### TAREFAS DO EXERCÍCIO
**A.** Liste todos os órgãos, partidos e agrupamentos de países que o texto sobre o Itamaraty menciona pelo nome.
**B.** Transcreva do texto sobre o Itamaraty, sem alterações, o trecho que se inicia com as palavras contendo "O aparelhamento ideológico" e termina em "lugar da ideologia.".

### TEXTO PARA LEITURA

Se havia um órgão de estado que mantinha seu respeito popular governo após governo, este era o Itamaraty. Sempre foi visto, com razão, como bastante neutro em termos partidários e políticos, buscando defender os interesses nacionais acima de tudo. Não mais.
O aparelhamento ideológico do PT chegou com seus tentáculos em toda a máquina estatal, e nossa diplomacia não foi capaz de permanecer imune. Dois artigos de hoje fazem um bom resumo da situação. O professor de filosofia Denis Rosenfield e o embaixador Rubens Barbosa mostram como a isenção foi abandonada em lugar da ideologia.
Denis Rosenfield faz uma análise direta do caso Mercosul, que não deixa margem a dúvidas. Ele diz:
O Mercosul é um projeto atualmente inviável, constituído por países que têm horror à economia de livre mercado, aferram-se a ideias socialistas, pregam maior intervenção estatal na economia e se comprazem com diatribes “anti-imperialistas”. A Argentina é um país praticamente falido, sem acesso a financiamentos internacionais, gastando suas reservas internacionais, submetido a processos em cortes norte-americanas pelo calote dados a seus credores e, em pouco tempo, terá problemas em honrar compromissos de suas importações. Ou seja, o mercado argentino estará importando cada vez menos do país, nenhuma saída se vislumbrando. Trata-se da crônica de uma falência anunciada. Apesar disto, o Brasil continua se alinhando a este país em foros internacionais, posicionando-se conjuntamente contra o livre comércio, como acabamos de observar na reunião do G-20, em São Petersburgo.

[Registros de perguntas espaciais]
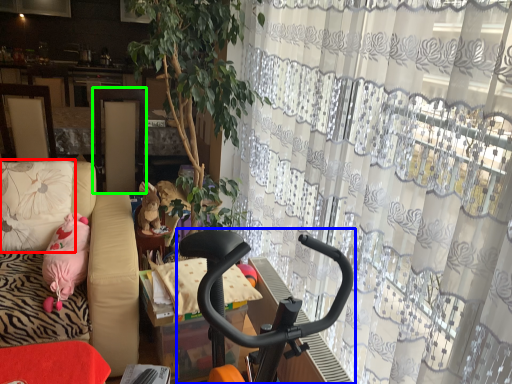
Question: Which object is the farthest from pillow (highlighted by a red box)? Choose among these: baby carriage (highlighted by a blue box) or screen door (highlighted by a green box).

Choices:
 (A) baby carriage
 (B) screen door

Answer: (A)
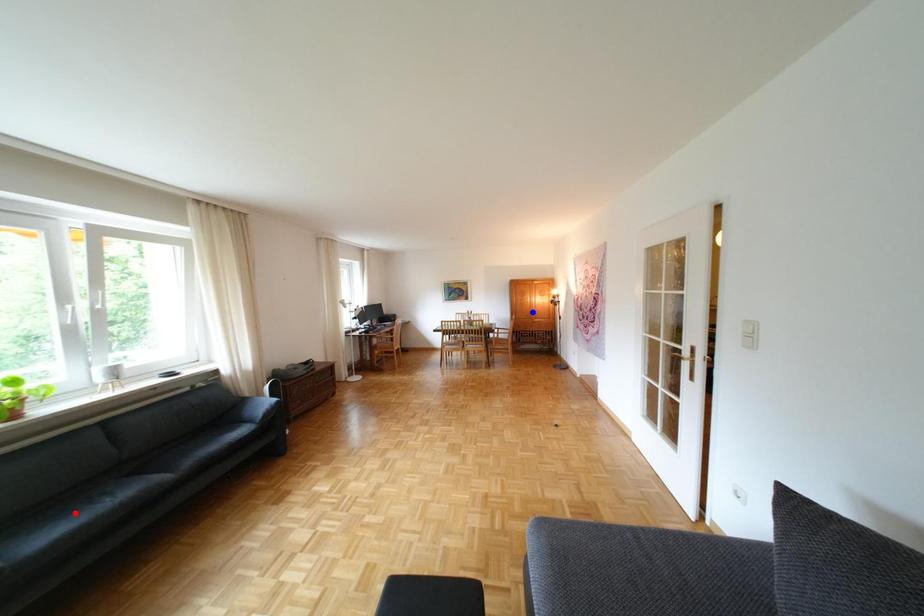
Question: Which of the two points in the image is closer to the camera?

Choices:
 (A) Blue point is closer.
 (B) Red point is closer.

Answer: (B)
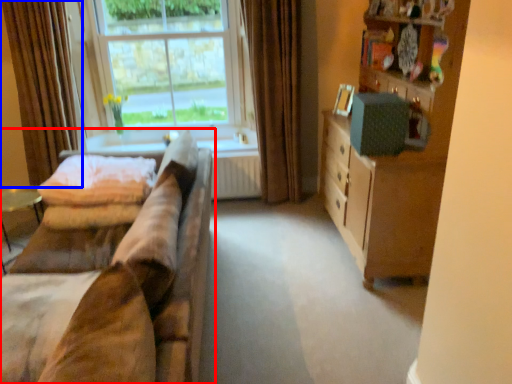
Question: Which point is further to the camera, studio couch (highlighted by a red box) or curtain (highlighted by a blue box)?

Choices:
 (A) studio couch
 (B) curtain

Answer: (B)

### RESPOSTAS ESPERADAS
**A.** Itamaraty, PT, Mercosul, G-20

**B.**
O aparelhamento ideológico do PT chegou com seus tentáculos em toda a máquina estatal, e nossa diplomacia não foi capaz de permanecer imune. Dois artigos de hoje fazem um bom resumo da situação. O professor de filosofia Denis Rosenfield e o embaixador Rubens Barbosa mostram como a isenção foi abandonada em lugar da ideologia.